The reversibility of TDF-associated kidney injury remains uncertain: recovery of kidney function (eGFR) after TDF cessation is generally reported in patients with acute, but not chronic, kidney disease [17-19]. Changes in eGFR usually occur late in the context of TDF-associated proximal tubulopathy and might represent irreversible injury [17, 18]. Importantly, as many other comorbidities contribute to CKD (eg, hypertension, dyslipidemia), the interruption of TDF alone might be insufficient to improve renal function. Nevertheless, the proportion of patients with significant proteinuria dropped from 70% at baseline to 30% after 1 year of TAF in our study. As a consequence, CKD stage improved in 4 of 10 patients, which is more than previously reported [9]. In 1 patient (see the case report) who initiated TAF years after TDF cessation, proteinuria resolved with concomitant HCV treatment, emphasizing the importance of the elimination of other factors potentially contributing to renal injury. Although 2-year follow-up data from a study of patients who switched to TAF with prior renal impairment were reassuring [20, 21], its long-term safety profile remains uncertain. Interestingly, 2 cases of acute nephrotoxicity in cirrhotic patients receiving an ART regimen including TAF and cobicistat were recently reported [22, 23]. Although these findings suggest that TAF could potentially be associated with the occurrence of acute nephropathy, no patient in our series developed renal injury despite their high-risk profile.

The lipid profile worsened in most patients after the switch to TAF. However, the impact of this change on cardiovascular risk in these multimorbid patients remains unclear. Surprisingly, the effect was also seen in 3/4 patients who had interrupted TDF months before the introduction of TAF, which argues against the protective effect of TDF as the only cause for the changes in lipid values.

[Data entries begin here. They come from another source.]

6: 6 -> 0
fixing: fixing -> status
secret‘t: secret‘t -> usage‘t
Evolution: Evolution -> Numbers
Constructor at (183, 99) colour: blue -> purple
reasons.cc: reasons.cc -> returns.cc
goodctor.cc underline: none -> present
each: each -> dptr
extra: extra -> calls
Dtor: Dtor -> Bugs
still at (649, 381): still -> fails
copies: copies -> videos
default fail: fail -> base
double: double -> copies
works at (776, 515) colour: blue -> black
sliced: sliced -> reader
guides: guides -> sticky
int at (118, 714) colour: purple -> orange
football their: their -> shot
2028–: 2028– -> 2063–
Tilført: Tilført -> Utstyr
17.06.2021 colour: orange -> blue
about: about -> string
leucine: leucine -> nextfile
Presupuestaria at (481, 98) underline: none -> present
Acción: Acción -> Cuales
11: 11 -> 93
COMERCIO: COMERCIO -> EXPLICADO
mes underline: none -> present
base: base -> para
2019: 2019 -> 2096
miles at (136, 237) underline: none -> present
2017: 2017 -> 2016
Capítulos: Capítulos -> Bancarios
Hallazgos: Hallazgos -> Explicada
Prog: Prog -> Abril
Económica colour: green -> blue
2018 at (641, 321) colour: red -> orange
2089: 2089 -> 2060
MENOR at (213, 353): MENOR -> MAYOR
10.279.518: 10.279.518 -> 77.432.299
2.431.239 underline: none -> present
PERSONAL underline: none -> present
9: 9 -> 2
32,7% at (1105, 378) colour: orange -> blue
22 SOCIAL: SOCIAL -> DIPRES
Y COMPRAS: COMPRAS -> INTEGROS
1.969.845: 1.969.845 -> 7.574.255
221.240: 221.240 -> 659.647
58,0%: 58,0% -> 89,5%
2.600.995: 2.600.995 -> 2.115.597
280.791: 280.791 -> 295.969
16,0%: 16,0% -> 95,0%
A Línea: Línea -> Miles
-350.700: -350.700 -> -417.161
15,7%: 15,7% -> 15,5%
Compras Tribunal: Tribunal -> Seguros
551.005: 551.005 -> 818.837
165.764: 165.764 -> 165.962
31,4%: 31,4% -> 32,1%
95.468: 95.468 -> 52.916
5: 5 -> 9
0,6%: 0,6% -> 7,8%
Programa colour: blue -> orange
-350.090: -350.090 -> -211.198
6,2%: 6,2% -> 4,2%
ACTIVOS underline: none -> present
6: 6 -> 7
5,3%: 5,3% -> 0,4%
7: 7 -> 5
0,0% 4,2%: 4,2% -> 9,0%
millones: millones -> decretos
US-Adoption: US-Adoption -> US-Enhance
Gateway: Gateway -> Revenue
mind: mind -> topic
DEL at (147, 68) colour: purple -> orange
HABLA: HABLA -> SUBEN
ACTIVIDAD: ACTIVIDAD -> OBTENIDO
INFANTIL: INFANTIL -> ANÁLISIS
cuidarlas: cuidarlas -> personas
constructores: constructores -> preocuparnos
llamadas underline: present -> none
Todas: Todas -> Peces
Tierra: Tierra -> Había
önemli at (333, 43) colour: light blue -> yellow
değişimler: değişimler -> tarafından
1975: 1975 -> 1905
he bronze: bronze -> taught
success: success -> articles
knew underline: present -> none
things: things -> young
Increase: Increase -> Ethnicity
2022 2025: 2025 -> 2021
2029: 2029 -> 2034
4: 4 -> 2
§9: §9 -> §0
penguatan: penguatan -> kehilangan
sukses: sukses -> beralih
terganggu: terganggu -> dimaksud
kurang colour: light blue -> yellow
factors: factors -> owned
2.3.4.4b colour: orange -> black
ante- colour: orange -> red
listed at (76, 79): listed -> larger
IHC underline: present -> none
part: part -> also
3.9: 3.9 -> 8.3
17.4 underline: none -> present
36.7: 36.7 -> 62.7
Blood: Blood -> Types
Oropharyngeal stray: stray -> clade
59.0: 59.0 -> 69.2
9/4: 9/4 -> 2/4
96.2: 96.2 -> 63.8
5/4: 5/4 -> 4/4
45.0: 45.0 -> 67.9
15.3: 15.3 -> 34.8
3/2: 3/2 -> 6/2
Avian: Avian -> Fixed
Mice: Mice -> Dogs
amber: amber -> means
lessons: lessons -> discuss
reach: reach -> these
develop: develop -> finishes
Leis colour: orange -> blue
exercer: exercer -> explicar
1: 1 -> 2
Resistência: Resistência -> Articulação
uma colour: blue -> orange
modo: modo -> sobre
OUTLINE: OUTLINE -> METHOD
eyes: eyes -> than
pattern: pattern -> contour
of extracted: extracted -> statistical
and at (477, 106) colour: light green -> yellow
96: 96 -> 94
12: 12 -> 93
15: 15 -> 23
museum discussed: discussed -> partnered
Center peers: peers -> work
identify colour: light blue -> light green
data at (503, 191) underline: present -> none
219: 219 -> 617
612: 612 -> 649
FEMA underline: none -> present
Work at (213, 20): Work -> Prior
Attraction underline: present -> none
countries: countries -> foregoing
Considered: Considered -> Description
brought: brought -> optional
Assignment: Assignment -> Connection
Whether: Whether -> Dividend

In conclusion, in this case series of multimorbid HIV-infected patients with contraindications to TDF, TAF was well tolerated and led to a reduction in proteinuria in several patients. We observed no improvement in glomerular function and no consistent changes in other tubular markers during the first year of therapy. Long-term effects of TAF on renal function and BMD, as well as on plasma lipids, need to be evaluated in dedicated long-term prospective studies.